The portable vehicle washer is a closed-loop system that uses a high volume of water under high pressure to wash vehicles, removing dirt, fragments of vegetation, spores, and weed seeds. The system recycles and filters the wash water, eliminating the need for a continuous supply of water. The washer’s major components (figure 1) include a high-pressure/high-volume (800 pounds per square inch, 20 gallons per minute) diaphragm pump powered by a 25-horsepower Kohler engine, two 175-gallon settling tanks, two bag-type filter systems, a 550-gallon holding tank for supply water, an industrial containment mat that contains the used wash water, and miscellaneous sump pumps and plumbing parts. The entire system is mounted on an 18-foot, tandem-axle trailer that can be pulled by a ¾-ton pickup.
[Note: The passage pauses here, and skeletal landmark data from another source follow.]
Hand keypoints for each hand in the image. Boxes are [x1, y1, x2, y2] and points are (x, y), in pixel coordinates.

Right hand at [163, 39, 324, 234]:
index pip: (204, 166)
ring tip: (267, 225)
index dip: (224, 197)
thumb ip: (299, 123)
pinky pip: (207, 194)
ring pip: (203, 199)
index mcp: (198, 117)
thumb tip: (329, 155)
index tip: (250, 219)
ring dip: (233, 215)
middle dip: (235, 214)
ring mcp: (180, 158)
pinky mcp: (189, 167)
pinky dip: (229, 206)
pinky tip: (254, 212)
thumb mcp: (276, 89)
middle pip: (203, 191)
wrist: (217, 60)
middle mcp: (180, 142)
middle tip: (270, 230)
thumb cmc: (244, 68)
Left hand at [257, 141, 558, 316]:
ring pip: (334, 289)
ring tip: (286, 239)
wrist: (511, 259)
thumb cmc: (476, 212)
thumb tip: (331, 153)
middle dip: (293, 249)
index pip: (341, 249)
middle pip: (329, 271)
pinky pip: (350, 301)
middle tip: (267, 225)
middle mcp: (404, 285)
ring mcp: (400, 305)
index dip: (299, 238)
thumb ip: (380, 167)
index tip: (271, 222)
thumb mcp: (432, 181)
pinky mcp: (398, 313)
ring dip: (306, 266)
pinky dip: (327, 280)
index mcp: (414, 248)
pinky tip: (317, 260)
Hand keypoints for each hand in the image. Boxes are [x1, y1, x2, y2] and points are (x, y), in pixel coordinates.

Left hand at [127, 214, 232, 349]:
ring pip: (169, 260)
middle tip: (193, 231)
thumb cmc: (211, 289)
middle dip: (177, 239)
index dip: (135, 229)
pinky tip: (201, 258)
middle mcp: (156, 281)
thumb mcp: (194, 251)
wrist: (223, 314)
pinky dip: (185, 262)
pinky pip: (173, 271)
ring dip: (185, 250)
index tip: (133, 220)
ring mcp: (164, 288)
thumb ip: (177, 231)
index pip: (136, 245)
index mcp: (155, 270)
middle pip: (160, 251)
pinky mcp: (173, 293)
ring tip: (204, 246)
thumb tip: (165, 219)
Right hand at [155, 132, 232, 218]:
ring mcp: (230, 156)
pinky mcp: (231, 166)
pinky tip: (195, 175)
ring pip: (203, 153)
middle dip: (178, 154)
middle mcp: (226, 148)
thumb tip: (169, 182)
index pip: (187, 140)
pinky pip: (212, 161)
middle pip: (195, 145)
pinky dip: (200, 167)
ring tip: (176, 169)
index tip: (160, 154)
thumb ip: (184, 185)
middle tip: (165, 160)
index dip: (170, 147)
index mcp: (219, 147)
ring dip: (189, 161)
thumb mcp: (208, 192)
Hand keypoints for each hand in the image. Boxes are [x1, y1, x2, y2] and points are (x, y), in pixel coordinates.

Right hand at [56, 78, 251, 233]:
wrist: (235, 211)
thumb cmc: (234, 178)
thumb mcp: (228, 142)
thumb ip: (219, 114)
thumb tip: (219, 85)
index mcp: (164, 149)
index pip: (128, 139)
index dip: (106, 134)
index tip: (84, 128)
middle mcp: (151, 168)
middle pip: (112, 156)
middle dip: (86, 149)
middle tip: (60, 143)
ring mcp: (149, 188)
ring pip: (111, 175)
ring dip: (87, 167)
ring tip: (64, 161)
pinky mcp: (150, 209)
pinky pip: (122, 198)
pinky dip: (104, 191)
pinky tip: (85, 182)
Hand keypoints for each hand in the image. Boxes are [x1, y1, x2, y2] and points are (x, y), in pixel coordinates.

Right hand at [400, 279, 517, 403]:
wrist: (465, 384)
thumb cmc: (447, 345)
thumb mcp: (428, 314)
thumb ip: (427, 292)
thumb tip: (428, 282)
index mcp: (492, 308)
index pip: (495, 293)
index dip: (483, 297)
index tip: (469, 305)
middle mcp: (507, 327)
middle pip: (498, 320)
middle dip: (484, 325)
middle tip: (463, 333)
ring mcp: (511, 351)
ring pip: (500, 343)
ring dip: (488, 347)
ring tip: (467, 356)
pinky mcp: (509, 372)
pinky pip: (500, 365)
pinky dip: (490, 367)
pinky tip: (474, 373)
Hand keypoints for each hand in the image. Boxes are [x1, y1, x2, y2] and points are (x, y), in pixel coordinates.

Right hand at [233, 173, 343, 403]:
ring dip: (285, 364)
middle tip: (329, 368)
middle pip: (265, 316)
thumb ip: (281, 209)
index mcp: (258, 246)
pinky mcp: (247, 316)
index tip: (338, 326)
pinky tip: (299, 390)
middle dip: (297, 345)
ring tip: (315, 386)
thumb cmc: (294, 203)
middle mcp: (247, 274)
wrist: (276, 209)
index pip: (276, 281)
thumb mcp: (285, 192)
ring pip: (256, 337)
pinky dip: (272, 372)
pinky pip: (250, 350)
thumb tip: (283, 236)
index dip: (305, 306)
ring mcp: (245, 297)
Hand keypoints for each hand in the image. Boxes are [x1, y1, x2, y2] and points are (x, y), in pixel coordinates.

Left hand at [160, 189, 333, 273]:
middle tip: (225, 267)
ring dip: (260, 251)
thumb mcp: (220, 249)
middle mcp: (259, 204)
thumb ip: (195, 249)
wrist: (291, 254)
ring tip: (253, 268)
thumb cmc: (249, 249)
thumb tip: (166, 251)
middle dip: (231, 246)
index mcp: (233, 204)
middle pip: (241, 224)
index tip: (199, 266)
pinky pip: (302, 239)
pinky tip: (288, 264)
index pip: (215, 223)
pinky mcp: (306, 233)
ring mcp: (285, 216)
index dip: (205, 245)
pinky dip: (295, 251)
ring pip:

[photo] MTDC Portable Vehicle Washer with text that identifies the main components of the washer.
Figure 1—The MTDC portable vehicle washer allows vehicles to be cleaned thoroughly,
removing fragments of vegetation, spores and weed seeds that could spread noxious weeds.

The basic flow of water through the system starts in the main holding tank. Water flows from the holding tank through a strainer that removes large particulate, preventing damage to the pump. A vacuum switch prevents the pump from operating without water. The pump forces water through a manifold to the underbody washers or to wands used to wash the vehicle. A containment mat with raised edges holds used wash water until a sump pump removes the water, pumping it through two cone-bottom settling tanks. Large, heavy particulate settles to the bottom of the first settling tank. Overflow from this tank flows into the second cone-bottom settling tank, where the largest of the remaining particulate will settle to the bottom. The overflow from the second settling tank flows through a coarse filter bag (that removes floating material) and into an overflow tank. A sump pump, activated by a float switch,pumps the water through two filter housings with filter bags and back to the main holding tank.

Wands are used to wash most of the vehicle. Operators should concentrate on the wheels, wheel wells, bumpers, axles, suspension parts, and inside of the wheels where mud and seeds can collect. Vehicles drive over one underbody washer when driving onto the mat and over another when driving off.

All tanks are fitted with valves for easy draining and cleaning. Drain and sump pump hoses are fitted with cam-lock fittings for easy connections.

Although the system recycles wash water, the tanks will need to be “topped off” occasionally, because water will be lost as spray goes over the mat and as spray evaporates.

The portable vehicle washer is designed to clean vehicles with light to medium amounts of mud and dirt. Washing vehicles with large amounts of mud may clog the filter systems.